Exercise aim:
Copy out every line of the records below word for word, leaving out the pictures.

Collected data
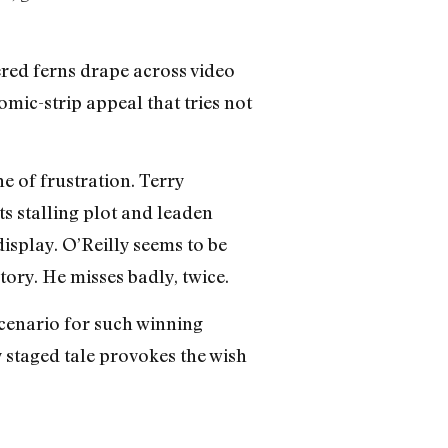
red ferns drape across video
ic-strip appeal that tries not
ne of frustration. Terry
ts stalling plot and leaden
display. O’Reilly seems to be
ory. He misses badly, twice.
enario for such winning
y staged tale provokes the wish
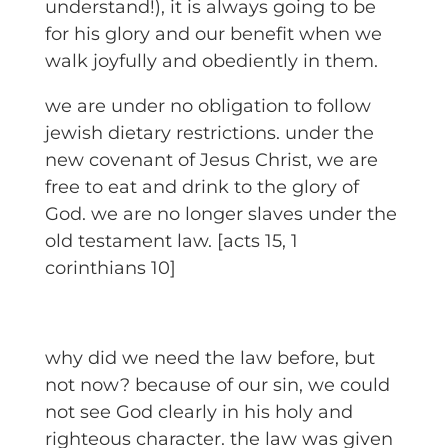
understand!), it is always going to be
for his glory and our benefit when we
walk joyfully and obediently in them.
we are under no obligation to follow
jewish dietary restrictions. under the
new covenant of Jesus Christ, we are
free to eat and drink to the glory of
God. we are no longer slaves under the
old testament law. [acts 15, 1
corinthians 10]
why did we need the law before, but
not now? because of our sin, we could
not see God clearly in his holy and
righteous character. the law was given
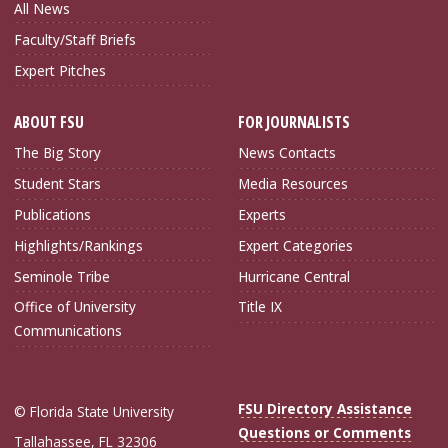
All News
Faculty/Staff Briefs
Expert Pitches
ABOUT FSU
FOR JOURNALISTS
The Big Story
News Contacts
Student Stars
Media Resources
Publications
Experts
Highlights/Rankings
Expert Categories
Seminole Tribe
Hurricane Central
Office of University
Title IX
Communications
FSU Directory Assistance
© Florida State University
Questions or Comments
Tallahassee, FL 32306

Exercise response:
red ferns drape across video
ic-strip appeal that tries not
ne of frustration. Terry
ts stalling plot and leaden
display. O’Reilly seems to be
ory. He misses badly, twice.
enario for such winning
y staged tale provokes the wish
understand!), it is always going to be
for his glory and our benefit when we
walk joyfully and obediently in them.
we are under no obligation to follow
jewish dietary restrictions. under the
new covenant of Jesus Christ, we are
free to eat and drink to the glory of
God. we are no longer slaves under the
old testament law. [acts 15, 1
corinthians 10]
why did we need the law before, but
not now? because of our sin, we could
not see God clearly in his holy and
righteous character. the law was given
All News
Faculty/Staff Briefs
Expert Pitches
ABOUT FSU
FOR JOURNALISTS
The Big Story
News Contacts
Student Stars
Media Resources
Publications
Experts
Highlights/Rankings
Expert Categories
Seminole Tribe
Hurricane Central
Office of University
Title IX
Communications
FSU Directory Assistance
© Florida State University
Questions or Comments
Tallahassee, FL 32306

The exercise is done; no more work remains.